Donald Trump und soziale Medien Der perfekte Zeitpunkt für das Ende der Extrawurst


Donald Trump auf großer Leinwand
Foto: Shannon Stapleton / REUTERSDonald Trump arbeitet hart daran, seine Social-Media-Konten noch vor Amtszeitende endgültig loszuwerden. Twitter hat es als Erstes gewagt und dem Nochpräsidenten seine Lieblingsplattform entzogen. Würden Facebook, YouTube, Twitch, Snapchat und TikTok folgen und sich dazu durchringen, Trump endgültig und für alle Zeit zu sperren, wäre das eine vertretbare, manche sagen : überfällige Entscheidung. Ohne weitergehende, grundlegende Veränderungen wäre es aber auch eine ziemlich sinnlose.
Weder rückblickend, noch für die Zukunft wäre diese Markierung einer roten Linie für sich genommen hilfreich, im Gegenteil. Trumps Benehmen in dieser Woche unterscheidet sich kein bisschen von dem der vergangenen vier Jahre (plus Wahlkampf). Seine elektronischen Lautsprecher jetzt auszuschalten, macht nicht wett, was die Social-Media-Unternehmen ihm alles haben durchgehen lassen.
Als generelle Messlatte für den nächsten Hetzer-in-chief würde eine endgültige Sperre zu diesem Zeitpunkt auch nicht taugen. Die Unschärfe wäre einfach absurd: Es ist einem Staatsoberhaupt oder Politiker erlaubt, mehr oder weniger unverhohlen zum Aufstand aufzurufen, außer er findet dann tatsächlich statt? Muss es außerdem das Kapitol in Washington, D.C. sein, das gestürmt wird, also ein Super-WAU, der westlichste anzunehmende Unfall? Dürfen Mitglieder von Indiens Regierungspartei BJP hingegen auf Facebook zum Mord an Einwanderern aufrufen und die rote Linie in dem für Facebook wichtigen Wachstumsmarkt ist erst erreicht, wenn US-Zeitungen darüber berichten?
Die Sonderrechte für Politiker sind ein Irrweg
Die dauerhafte Aussperrung Trumps brächte nur dann etwas, wenn sie mit dem Eingeständnis einherginge, dass die Ausnahmerechte für führende Politiker, verliehen durch Twitter, Facebook und Co., ein Irrweg waren und in Zukunft unterbleiben.

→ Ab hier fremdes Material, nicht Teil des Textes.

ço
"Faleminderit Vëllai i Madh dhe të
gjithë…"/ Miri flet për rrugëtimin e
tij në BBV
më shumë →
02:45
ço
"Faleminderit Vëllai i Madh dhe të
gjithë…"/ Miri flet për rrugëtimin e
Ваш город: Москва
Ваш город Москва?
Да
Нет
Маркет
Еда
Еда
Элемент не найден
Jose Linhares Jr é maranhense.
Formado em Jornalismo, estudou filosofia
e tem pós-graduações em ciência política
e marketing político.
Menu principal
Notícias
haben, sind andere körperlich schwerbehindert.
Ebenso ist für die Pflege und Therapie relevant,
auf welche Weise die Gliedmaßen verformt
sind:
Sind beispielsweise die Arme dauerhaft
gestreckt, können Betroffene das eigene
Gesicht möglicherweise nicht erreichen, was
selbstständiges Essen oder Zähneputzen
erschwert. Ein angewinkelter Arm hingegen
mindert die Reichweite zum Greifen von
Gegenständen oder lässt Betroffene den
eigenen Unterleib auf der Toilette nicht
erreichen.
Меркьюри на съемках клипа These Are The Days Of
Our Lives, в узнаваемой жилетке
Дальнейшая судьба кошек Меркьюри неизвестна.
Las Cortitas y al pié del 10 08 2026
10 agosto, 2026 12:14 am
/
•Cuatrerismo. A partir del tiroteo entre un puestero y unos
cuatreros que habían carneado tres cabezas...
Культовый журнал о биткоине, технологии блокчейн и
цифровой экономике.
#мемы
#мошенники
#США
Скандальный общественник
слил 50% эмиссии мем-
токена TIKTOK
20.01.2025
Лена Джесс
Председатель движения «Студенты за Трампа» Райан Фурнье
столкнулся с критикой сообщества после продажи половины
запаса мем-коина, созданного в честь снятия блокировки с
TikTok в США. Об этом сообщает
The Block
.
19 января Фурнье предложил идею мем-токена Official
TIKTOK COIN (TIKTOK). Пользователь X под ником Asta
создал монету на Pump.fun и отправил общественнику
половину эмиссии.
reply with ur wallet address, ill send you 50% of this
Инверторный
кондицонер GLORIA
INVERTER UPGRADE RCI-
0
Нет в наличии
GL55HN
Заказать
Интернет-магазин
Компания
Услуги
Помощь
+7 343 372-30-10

Die Begründung für das lasche Vorgehen gegen Trump und andere lautete stets: Was ein Staatsoberhaupt oder führender Politiker sagt, ist zunächst immer von öffentlichem Interesse und hilft bei der politischen Meinungsbildung. Dass insbesondere persönliche Accounts wie Trumps Twitterkonto einzigartige Einblicke in die Denkweise und Haltung des mächtigsten Mannes der Welt bieten, ist auch nicht von der Hand zu weisen.
Allerdings sollte mittlerweile jedem klar sein, dass mit diesem Argument ausnahmslos schädliche oder potenziell schädliche Äußerungen mit Freibriefen versehen werden. Die Sonderregeln werden naturgemäß niemals angewandt, damit ein Politiker etwas verbreiten kann, das so intelligent oder warmherzig ist, dass es bei anderen Nutzerinnen und Nutzern gelöscht würde.

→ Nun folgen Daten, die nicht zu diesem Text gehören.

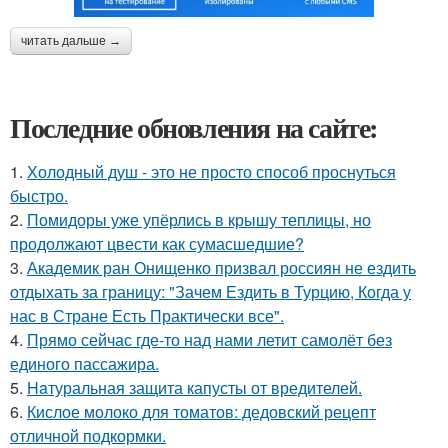
читать дальше →
Последние обновления на сайте:
1.
Холодный душ - это не просто способ проснуться
быстро.
2.
Помидоры уже упёрлись в крышу теплицы, но
продолжают цвести как сумасшедшие?
3.
Академик ран Онищенко призвал россиян не ездить
отдыхать за границу: "Зачем Ездить в Турцию, Когда у
нас в Стране Есть Практически все".
4.
Прямо сейчас где-то над нами летит самолёт без
единого пассажира.
5.
Haтуральная защита капусты от вредителей.
6.
Кислое молоко для томатов: дедовский рецепт
отличной подкормки.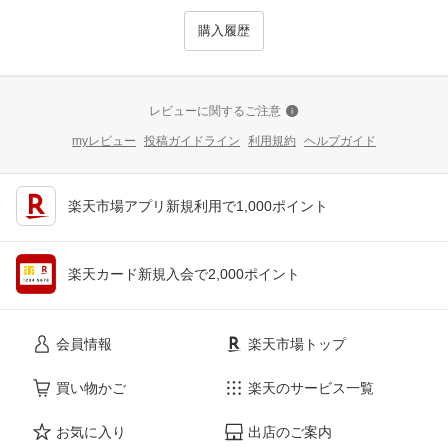
購入履歴
レビューに関するご注意
myレビュー
投稿ガイドライン
利用規約
ヘルプガイド
楽天市場アプリ新規利用で1,000ポイント
楽天カード新規入会で2,000ポイント
会員情報
楽天市場トップ
買い物かご
楽天のサービス一覧
お気に入り
出店のご案内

Symbolischer als der von Trump herbeigeredete und später gelobte Sturm aufs Kapitol wird es nicht mehr. Deshalb wäre jetzt der perfekte Zeitpunkt für die Betreiber aller sozialen Netzwerke, das Ende der Extrawurst auszurufen. Dann dürften auch Staatschefs keine Inhalte mehr verbreiten, die gegen die Nutzungsbestimmungen der Plattformen verstoßen. Das stringent durchzusetzen, wäre die nächste große Herausforderung für die Anbieter.